Clone repo to the local directory (e.g. ~/pipelines):

cd ~/pipelines
git clone git@github.com:artur-matysik/nextflow-template.git

Run the test

# Set pipeline location
$PIPELINE_URL="~/pipelines/nf-template"

# Set samplesheet location
$INPUT="~/pipelines/nf-template/test_input/samplesheet.csv"

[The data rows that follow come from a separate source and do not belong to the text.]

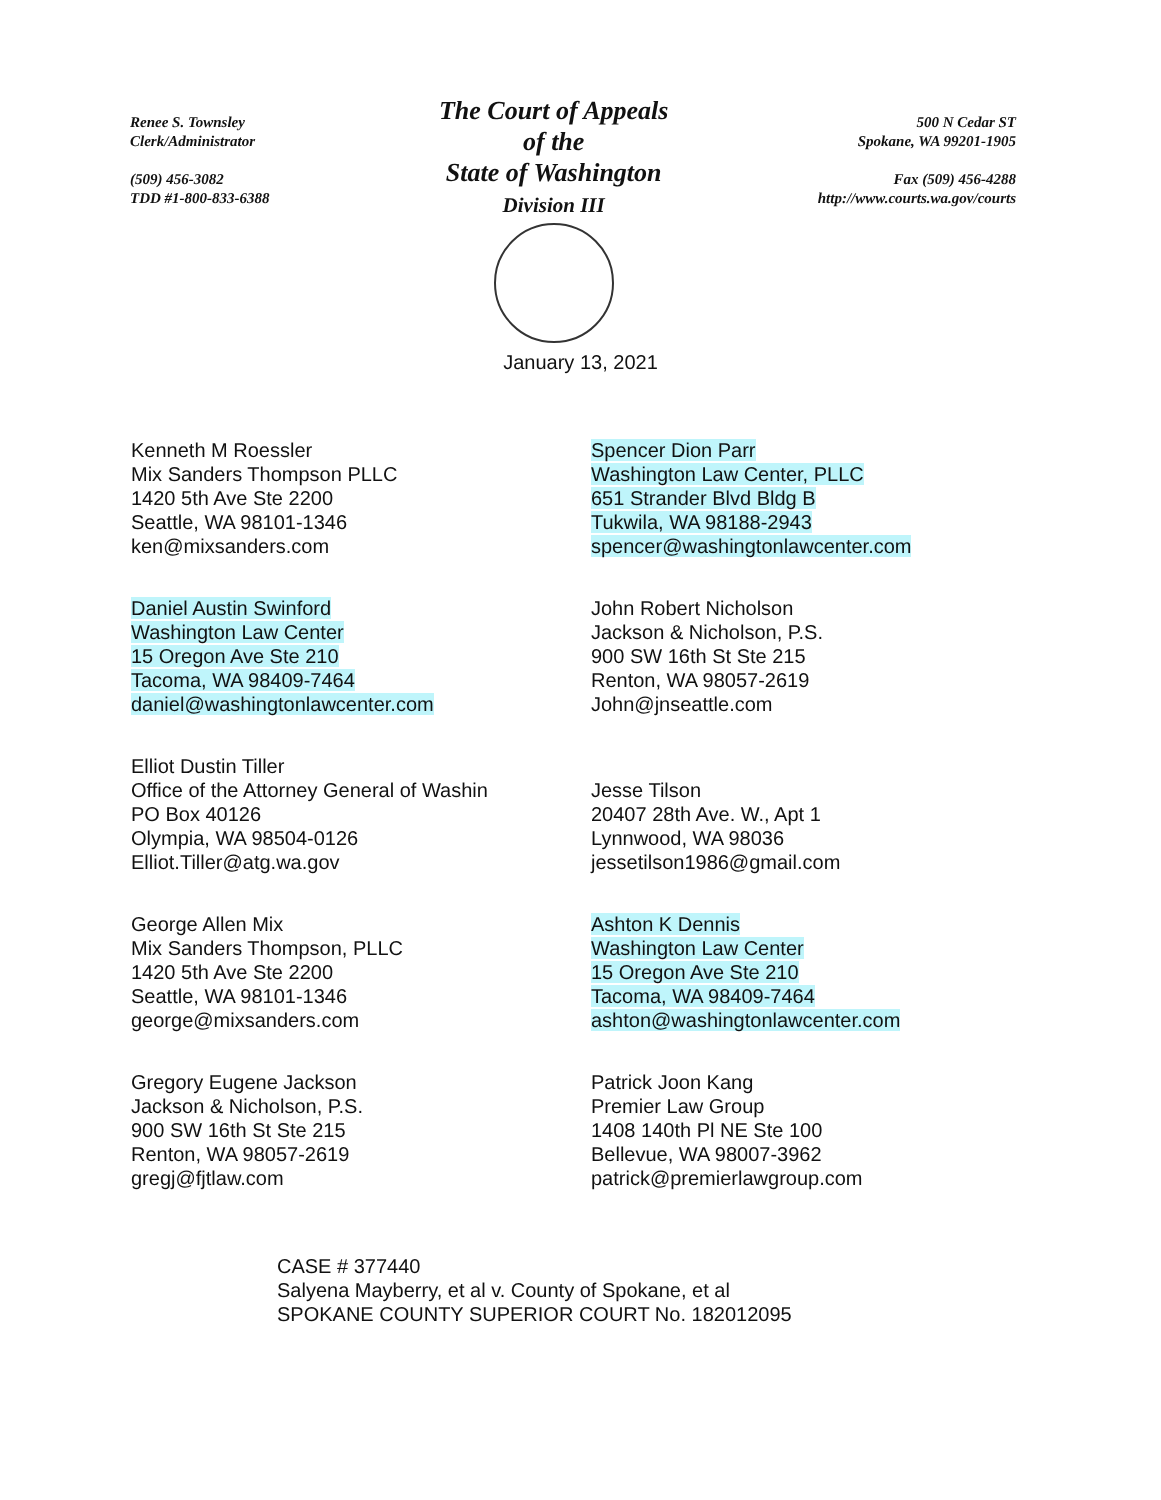Renee S. Townsley
Clerk/Administrator
(509) 456-3082
TDD #1-800-833-6388
The Court of Appeals
of the
State of Washington
Division III
500 N Cedar ST
Spokane, WA 99201-1905
Fax (509) 456-4288
http://www.courts.wa.gov/courts
January 13, 2021
Kenneth M Roessler
Mix Sanders Thompson PLLC
1420 5th Ave Ste 2200
Seattle, WA 98101-1346
ken@mixsanders.com
Spencer Dion Parr
Washington Law Center, PLLC
651 Strander Blvd Bldg B
Tukwila, WA 98188-2943
spencer@washingtonlawcenter.com
Daniel Austin Swinford
Washington Law Center
15 Oregon Ave Ste 210
Tacoma, WA 98409-7464
daniel@washingtonlawcenter.com
John Robert Nicholson
Jackson & Nicholson, P.S.
900 SW 16th St Ste 215
Renton, WA 98057-2619
John@jnseattle.com
Elliot Dustin Tiller
Office of the Attorney General of Washin
PO Box 40126
Olympia, WA 98504-0126
Elliot.Tiller@atg.wa.gov
Jesse Tilson
20407 28th Ave. W., Apt 1
Lynnwood, WA 98036
jessetilson1986@gmail.com
George Allen Mix
Mix Sanders Thompson, PLLC
1420 5th Ave Ste 2200
Seattle, WA 98101-1346
george@mixsanders.com
Ashton K Dennis
Washington Law Center
15 Oregon Ave Ste 210
Tacoma, WA 98409-7464
ashton@washingtonlawcenter.com
Gregory Eugene Jackson
Jackson & Nicholson, P.S.
900 SW 16th St Ste 215
Renton, WA 98057-2619
gregj@fjtlaw.com
Patrick Joon Kang
Premier Law Group
1408 140th Pl NE Ste 100
Bellevue, WA 98007-3962
patrick@premierlawgroup.com
CASE # 377440
Salyena Mayberry, et al v. County of Spokane, et al
SPOKANE COUNTY SUPERIOR COURT No. 182012095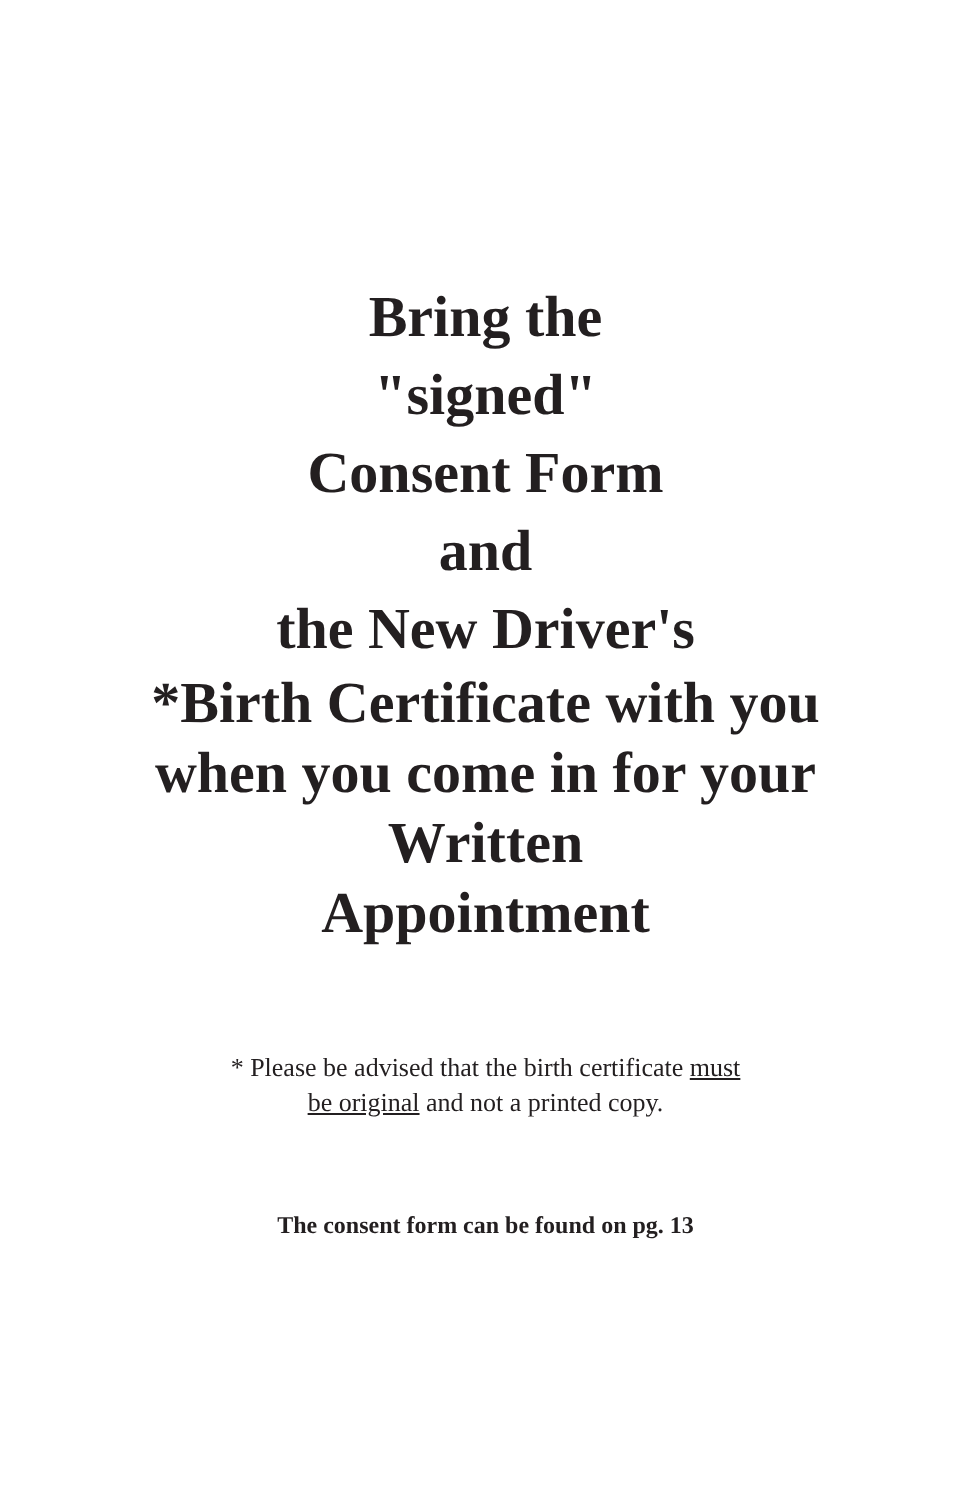Bring the
"signed"
Consent Form
and
the New Driver's
*Birth Certificate with you
when you come in for your
Written
Appointment
* Please be advised that the birth certificate must
be original and not a printed copy.
The consent form can be found on pg. 13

# Go to execution location (modify). 
# Avoid running NF in the pipeline folder.
mkdir -p ~/exec
cd ~/exec

# Run the pipeline
nextflow run $PIPELINE_URL --input $INPUT -resume
  • Test pipeline:
    • FASTQC (simple short-reads QC)
    • FASTP (reads filtering)
    • FASTQC (post filtering)
    • MULTIQC (results aggregation)
  • Input is a samplesheet linking to mock minigut samples (provided by NF-Core)

Info

  • Simplified version of NF-core template pipeline for ad-hoc pipelines
  • Uses samplesheet.csv as an input
  • Validation with nf-validation
  • Docker only
  • Schema build with nf-core tools (2.13.1)
  • Uses nf-core modules subworkflows (simplified)

Profiles

  • Not using profiles now

Docker

  • Docker is used by default, no need to call docker profile.

  • Docker config in conf/docker.config (included in nextflow.config)

  • Define container in process definition (rather than docker.config), to allow easy re-use of the custom modules.

  • If module is using custom Docker image, store Dockerfile in module folder modules/custom/<module_name>/Dockerfile.

  • Use ECR biocontainers if available

  • If process is using containers stored in private ECR, must login first for local execution, e.g.:

    # substitute <aws_account_number> and <aws_region>
    aws ecr get-login-password --region <aws_region> | docker login --username AWS --password-stdin <aws_account_number>.dkr.ecr.<aws_region>.amazonaws.com

AWS Batch

  • AWS Batch config in conf/awsbatch.config.
  • Modify process.queue and aws.region ad needed.
  • Pass config e.g.: nextflow run ... -c $PIPELINE_URL/conf/awsbatch.config.